Settlement hierarchies underpin economic development, with the trend towards urban living on the coast, especially relevant to regional centres.
Weak regional centres lead to weak regions. Economic activity and liveability flow in waves from regional centres so it is important that the Bunbury-Busselton population axis stays strong and Manjimup anchors the Warren-Blackwood.
A drive to have Bunbury recognised as Western Australia’s second city is important in administration, education, healthcare, business and accompanying investment.
Transforming Bunbury’s Waterfront will change perceptions. The development of Hands Oval will accommodate AFL, AFLW and WAFL games and advanced manufacturing, port investment and digital will lay the foundations of a path to the future. Combine this with R+D, skills training and industries requiring an educated workforce, and your key centres secure the region.
Development of Bunbury’s Waterfront highlights the impact of revitalisation on first impressions and serves to provide opportunities in jobs and community leisure. Bicentennial Square has all the hallmarks of potential to better connect Bunbury to Leschenault Inlet and deliver transformative outcomes.
The currently underutilised public space can position itself as a connector to the water and become a vibrant precinct and community asset with strategic options to rejuvenate the CBD.
Unprecedented change and a housing shortage serve to elevate the importance of endogenous skills development and training in the region.
While collaborative activities already take place among SW Health and Education Campus bodies (Bunbury Regional Hospital and St John of God Hospital, ECU South West, South Regional TAFE, Manea Senior College and the Rural Clinical School), they operate separately which triggers an opportunity to create a fully co-operative working space and closer ties for all the precinct partners.
A proposed Precinct Hub would be co-designed to physically connect the partners, support collaboration and ease current infrastructure constraints as well as delivering a multi-disciplinary and interprofessional approach to regional health and education.
The South West Native Title Settlement has begun to fundamentally change Aboriginal engagement and create unprecedented opportunities for South West Noongar people. Notwithstanding formalised approaches, it is important that the potential for Aboriginal advancement is fulfilled through acknowledgement of history and an understanding that, for traditional owners, booja is a complete ecosystem that includes family, society and relationships with the land, plants and animals.

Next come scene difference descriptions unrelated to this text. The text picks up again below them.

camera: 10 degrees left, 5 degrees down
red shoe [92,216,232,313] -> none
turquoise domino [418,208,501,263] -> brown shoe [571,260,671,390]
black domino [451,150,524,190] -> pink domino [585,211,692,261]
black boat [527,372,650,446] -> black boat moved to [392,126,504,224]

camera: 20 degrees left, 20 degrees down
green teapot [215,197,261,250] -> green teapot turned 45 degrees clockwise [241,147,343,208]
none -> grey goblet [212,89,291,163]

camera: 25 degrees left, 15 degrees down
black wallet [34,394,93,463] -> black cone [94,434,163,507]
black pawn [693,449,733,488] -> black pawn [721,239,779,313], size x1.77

Opportunities for recognition abound in signage, art, procurement and tourism. Shared learning and mutual respect will be a key to a shared future in which no one is left behind.

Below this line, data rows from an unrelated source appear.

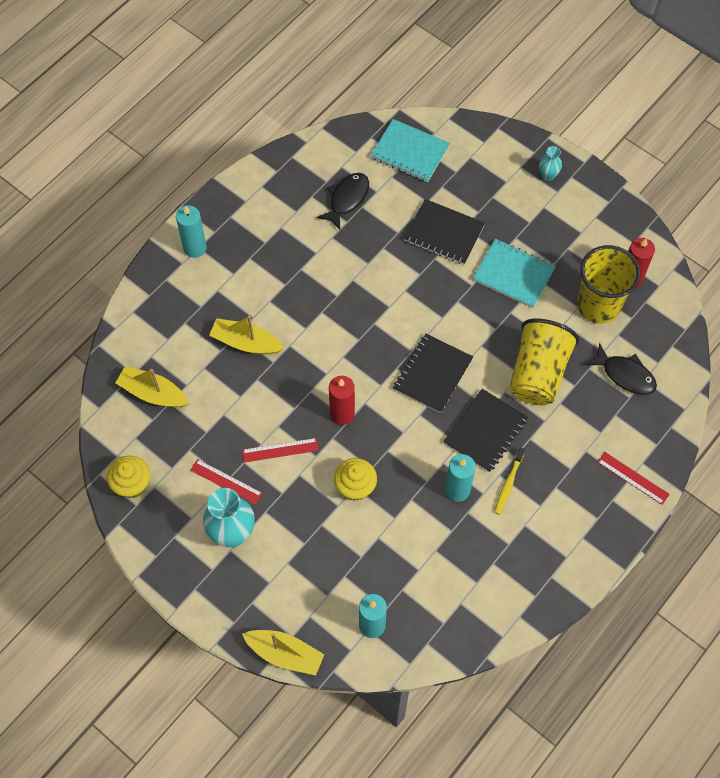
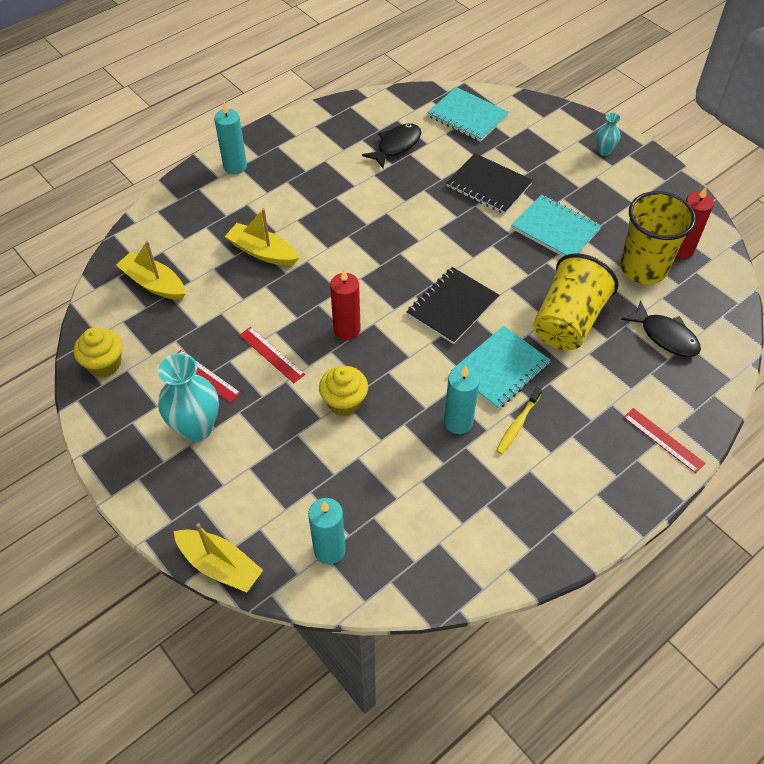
camera: 10 degrees right, 10 degrees down
red ruler [242,438,319,463] -> red ruler turned 45 degrees clockwise [239,327,305,383]
black notebook [443,389,528,473] -> turquoise notebook [451,326,551,410]

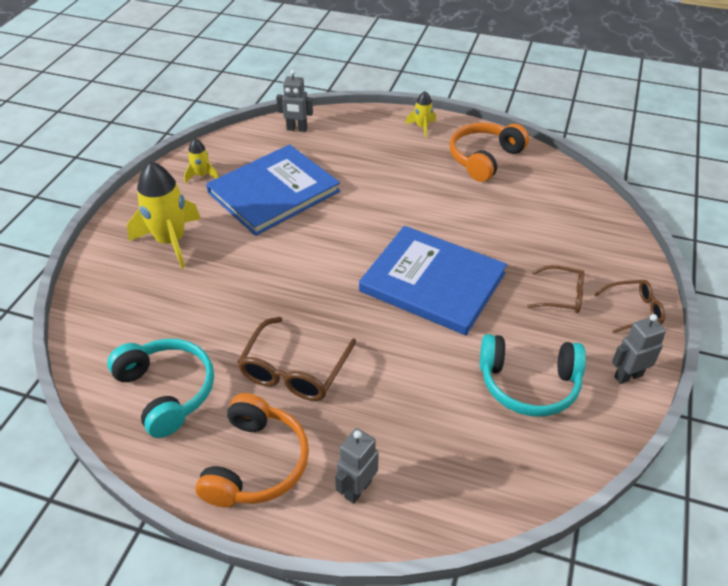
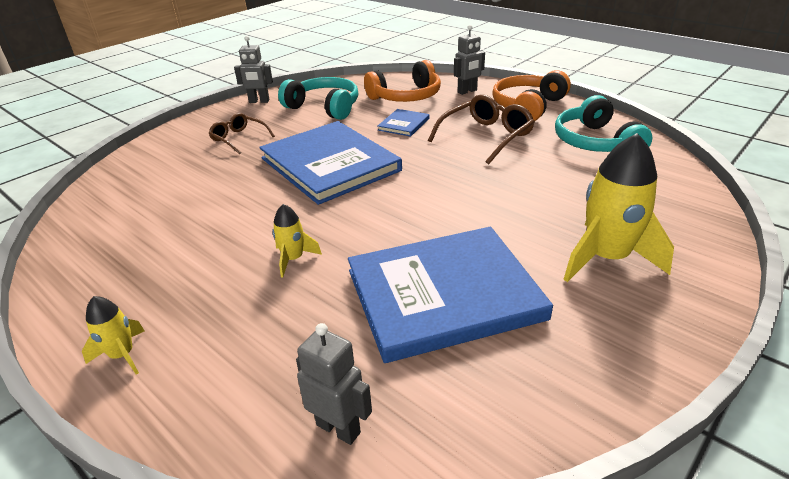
camera: 155 degrees left, 10 degrees down
yellow rocket [184,138,219,184] -> yellow rocket moved to [272,204,322,278]
orange headphones [450,123,529,182] -> orange headphones moved to [364,60,441,102]
brown glasses [594,280,665,333] -> none
none -> blue book [378,109,429,137]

In Bunbury, the Gnaala Karla Booja Aboriginal Corporation has a vision for a centre at Mangrove Cove where new premises can blend the 21st century with traditional culture and share arts with the community and visitors alike.
Growing our regional cities is popular theme, and sustainable populations are a key pillar, but there are risks that need to be carefully addressed. The ‘20-minute city’ with easy commute times, accessibility and parking will be challenged by unmanaged population growth. However, those issues will present their own opportunities for surrounding smaller towns and for infrastructure and services that retain high levels of liveability.
There will need to be open and mature discussion on sprawl versus multi-storey buildings, and the necessary development of support infrastructure to cater for more people. For example, there will be requirements for expanded sports facilities, and thoughts will need to turn to the built environment in respect of catering for an ageing population. Amid all change, the value of the natural environment must always be taken into account.
The South West Waste Precinct has the potential to meet State and Federal policy expectations by rapidly heading towards zero waste to landfill while using ‘waste’ as a resource and boosting innovation, jobs and the economy. Developing a composting facility will cut landfill by 35,000tpa while other activities can move towards a circular economy in which landfill is an atypical approach to available waste materials.
Investment in materials recovery will produce a stream of sorted materials for recycling uses and product for an innovation hub, which is strong potential development for the site. There have been great strides in utilising mine tailings as roadbase and that is just the start as the region takes its first steps on the journey towards a circular economy.